Ce sont ces idées occidentales que combat ouvertement le régime chinois. Mais il oublie qu’elles ont permis le redressement du pays. L’histoire nous rappelle les dégâts de l’ubris , orgueil du succès, et que « le pouvoir absolu corrompt absolument »
Yves Montenay
Bonjour,
Il faudrait nuancer l’affirmation selon laquelle les conquêtes militaires chinoises en Océan Pacifique Sud se font sans trop d’obstacles. En réalité, du durs combats existent, par exemples, entre forces chinoises et vietnamiennes depuis la fin des années 70. Mais ces obstacles sont bien sûr balayés dans le silence international le plus complet. Le mouchoir que le monde (occidental, en particulier) met sur les conquêtes militaires chinoises, au cours du 20ème siècle (Le Tibet, autre exemple), risque d’être celui gorgé de sang que le monde sera obligé d’utiliser pour pleurer ses erreurs et, surtout, pour pleurer sa soumission politique, sinon militaire, à la Chine.
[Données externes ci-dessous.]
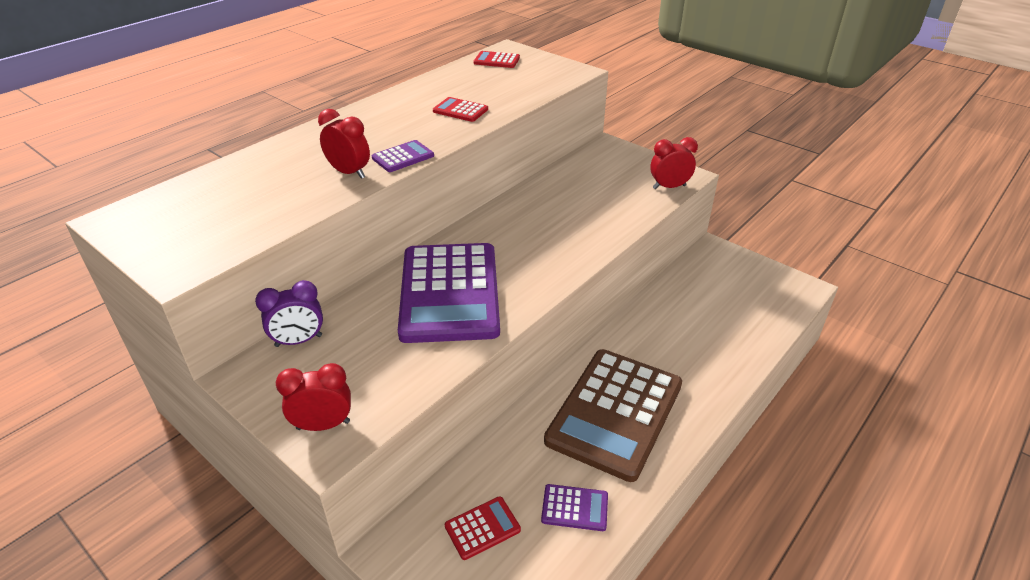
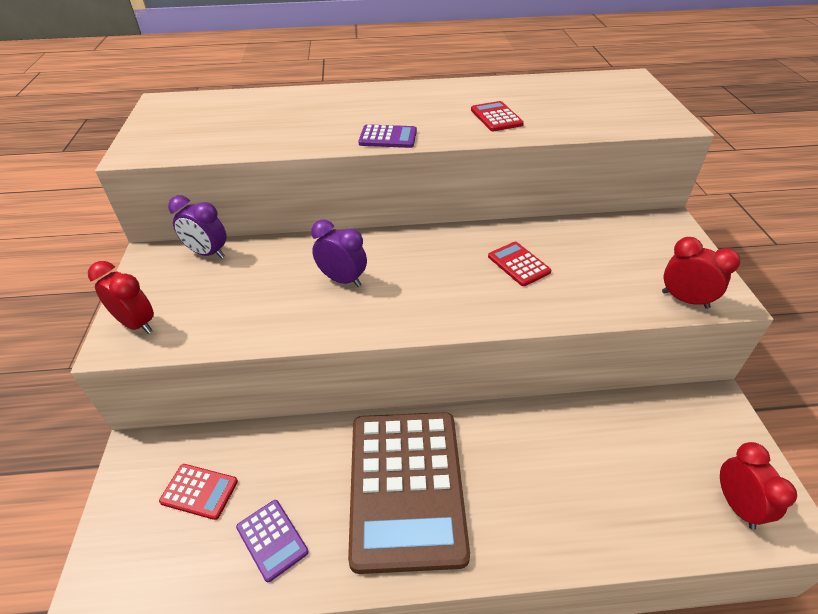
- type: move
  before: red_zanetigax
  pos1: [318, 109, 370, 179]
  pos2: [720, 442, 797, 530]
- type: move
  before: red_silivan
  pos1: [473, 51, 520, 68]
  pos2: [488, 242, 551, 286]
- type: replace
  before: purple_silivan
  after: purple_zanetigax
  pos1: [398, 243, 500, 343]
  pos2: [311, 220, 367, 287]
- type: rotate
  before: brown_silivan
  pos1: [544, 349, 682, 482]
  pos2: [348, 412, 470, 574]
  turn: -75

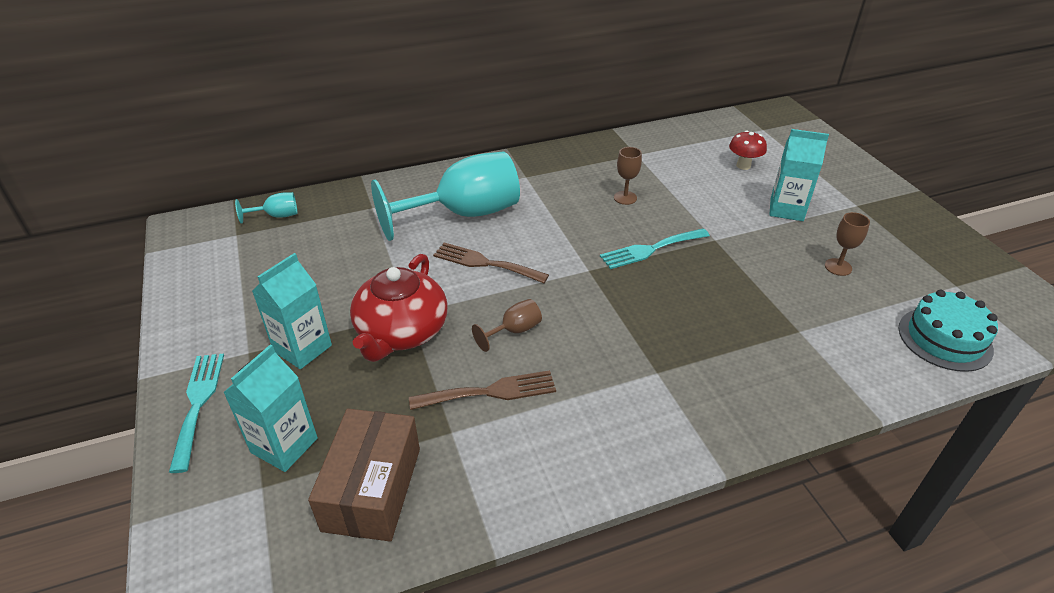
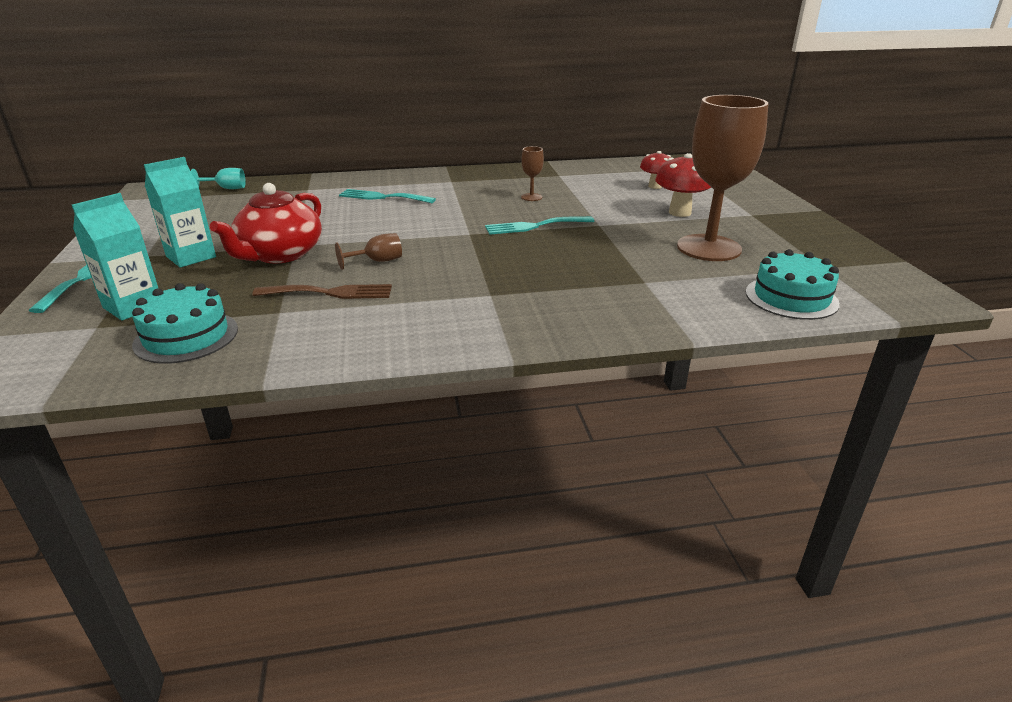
- type: delete
  before: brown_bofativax
  pos1: [433, 242, 549, 283]
- type: replace
  before: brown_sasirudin
  after: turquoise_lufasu
  pos1: [308, 409, 420, 542]
  pos2: [132, 283, 238, 364]
- type: replace
  before: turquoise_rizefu
  after: turquoise_bofativax
  pos1: [371, 152, 520, 241]
  pos2: [339, 189, 436, 203]
- type: replace
  before: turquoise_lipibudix
  after: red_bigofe
  pos1: [769, 129, 829, 221]
  pos2: [655, 153, 711, 217]
- type: resize
  before: brown_rizefu
  pos1: [825, 212, 870, 276]
  pos2: [677, 95, 768, 261]
  scale: 2.45

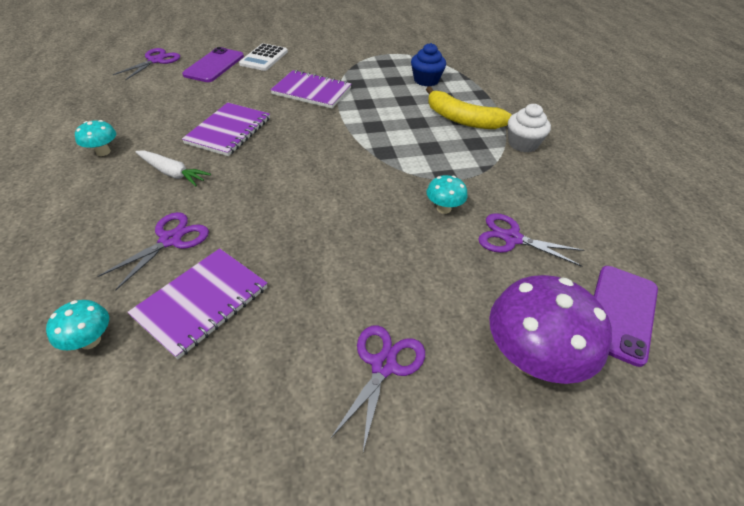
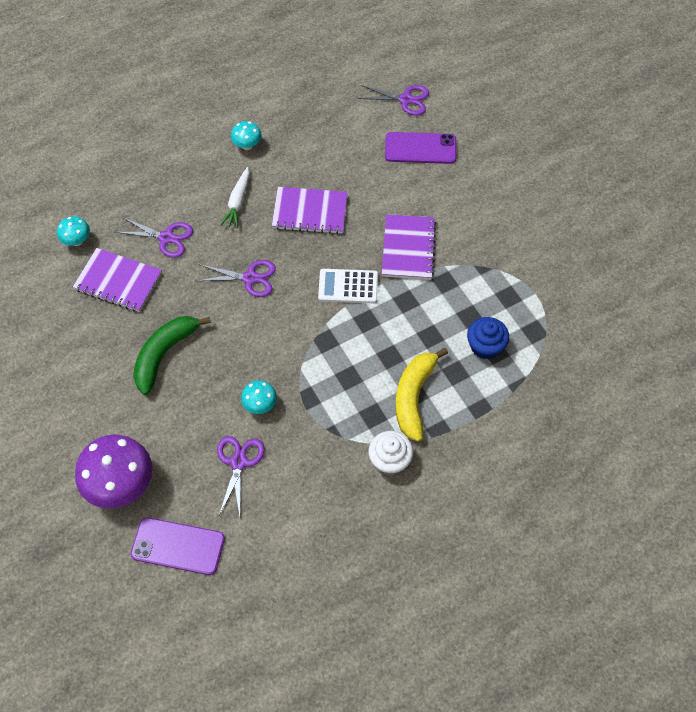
- type: insert
  after: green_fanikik
  pos2: [133, 316, 211, 395]
- type: move
  before: white_silivan
  pos1: [239, 43, 288, 71]
  pos2: [318, 269, 378, 303]
- type: move
  before: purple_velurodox
  pos1: [330, 325, 425, 452]
  pos2: [198, 260, 276, 297]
Symptôme éclairant de la disposition occidentale à valider l’impérialisme chinois: l’utilisation du terme Mer De Chine, pour désigner des eaux territoriales qui ne sont pas chinoises (les autres riverains de cette mer n’utilisent pas ce terme). Imaginons que la Méditerranée soit dénommée…Mer De France ! Quelle serait la réaction des riverains…?
Pour finir: regardons un peu toutes ces propriétés viticoles achetées par les Chinois dans le Sud de la France! Quand ils seront devenus maîtres de notre économie, comment ferons nous pour refuser leurs diktats s’ils jouent la carte sociale du chômage…? Vinh BINH
Je suis d’accord avec vous, mais je ne parlais que des événements récents, pas du Vietnam (que je connais bien), ni du Tibet
Merci pour cet article très intéressant.
L’autoritarisme – et le populisme aussi – se développe aussi en occident pour faire face à l’incompétence politique des dernières générations de dirigeants de nos démocratie, incompétence aggravée par leur abandon de la notion d’intérêt général. Rien ne permet de dire aujourd’hui si le système chinois ne produira pas de meilleurs résultats économiques que nos vieilles démocraties malades. En particulier, à l’ère des disruptions technologiques, l’agilité dont font preuve les Chinois dans une ligne stratégique très structurée est un atout considérable qui a déjà fait ses preuves en termes de leadership économiques. Si les démocraties occidentales veulent garder le cap face à une telle machine de guerre économique, en particulier la France qui souffre d’archaïsme et d’immobilisme, il serait grand temps qu’elles se dote d’une vraie stratégie économique et de l’agilité que requière l’utilisation des nouvelles technologies. A cette seule condition, l’occident peut espérer concurrencer économiquement la Chine.
Bien d’accord sur le développement mondial de l’autoritarisme, voir la deuxième partie de https://www.yvesmontenay.fr/2018/01/06/que-retenir-de-2017-pour-anticiper-2018/
Concernant l’efficacité, ma crainte sur le long terme n’est pas mesurable ni vérifiable : une perte de créativité par isolement.